#### TASK TO COMPLETE:
Skip the images and copy each record exactly as written.

START DATASET EXCERPTS

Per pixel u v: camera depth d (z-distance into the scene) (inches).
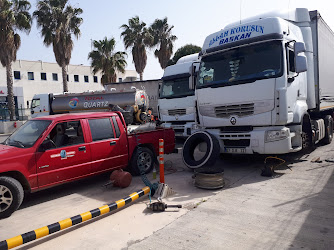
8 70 1099.9
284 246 136.6
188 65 478.6
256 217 170.4
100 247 145.4
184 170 307.1
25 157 200.4
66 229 168.4
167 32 1412.4
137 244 145.6
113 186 251.1
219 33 295.6
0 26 998.4
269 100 253.6
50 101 840.3
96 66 1295.5
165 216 179.9
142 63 1358.3
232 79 273.4
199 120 301.7
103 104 754.2
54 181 215.6
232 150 276.5
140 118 707.4
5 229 172.7
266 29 265.4
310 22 334.0
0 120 1141.1
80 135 237.9
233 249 136.3
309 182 233.3
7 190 189.8
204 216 176.1
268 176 258.5
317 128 350.6
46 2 1127.0
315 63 335.9
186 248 138.9
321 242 138.4
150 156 295.1
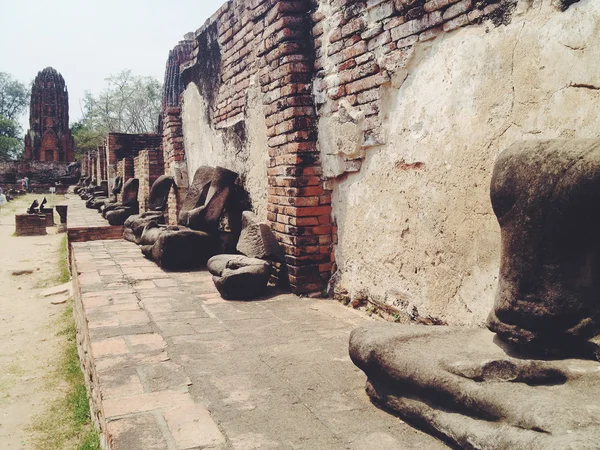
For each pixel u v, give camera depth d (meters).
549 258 1.99
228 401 2.39
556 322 1.98
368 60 3.74
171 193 9.26
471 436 1.84
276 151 4.75
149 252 6.24
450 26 3.06
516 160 2.07
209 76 7.12
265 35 4.77
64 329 5.94
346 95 4.02
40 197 31.20
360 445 2.00
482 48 2.87
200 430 2.11
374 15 3.66
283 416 2.24
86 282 5.00
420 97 3.33
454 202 3.10
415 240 3.43
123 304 4.17
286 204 4.59
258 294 4.43
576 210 1.88
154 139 17.45
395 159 3.59
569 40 2.41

END DATASET EXCERPTS

#### RESPONSE:
Per pixel u v: camera depth d (z-distance into the scene) (inches).
8 70 1099.9
284 246 136.6
188 65 478.6
256 217 170.4
100 247 145.4
184 170 307.1
25 157 200.4
66 229 168.4
167 32 1412.4
137 244 145.6
113 186 251.1
219 33 295.6
0 26 998.4
269 100 253.6
50 101 840.3
96 66 1295.5
165 216 179.9
142 63 1358.3
232 79 273.4
199 120 301.7
103 104 754.2
54 181 215.6
232 150 276.5
140 118 707.4
5 229 172.7
266 29 265.4
310 22 334.0
0 120 1141.1
80 135 237.9
233 249 136.3
309 182 233.3
7 190 189.8
204 216 176.1
268 176 258.5
317 128 350.6
46 2 1127.0
315 63 335.9
186 248 138.9
321 242 138.4
150 156 295.1
For each pixel u v, give camera depth d (meters).
549 258 1.99
228 401 2.39
556 322 1.98
368 60 3.74
171 193 9.26
471 436 1.84
276 151 4.75
149 252 6.24
450 26 3.06
516 160 2.07
209 76 7.12
265 35 4.77
64 329 5.94
346 95 4.02
40 197 31.20
360 445 2.00
482 48 2.87
200 430 2.11
374 15 3.66
283 416 2.24
86 282 5.00
420 97 3.33
454 202 3.10
415 240 3.43
123 304 4.17
286 204 4.59
258 294 4.43
576 210 1.88
154 139 17.45
395 159 3.59
569 40 2.41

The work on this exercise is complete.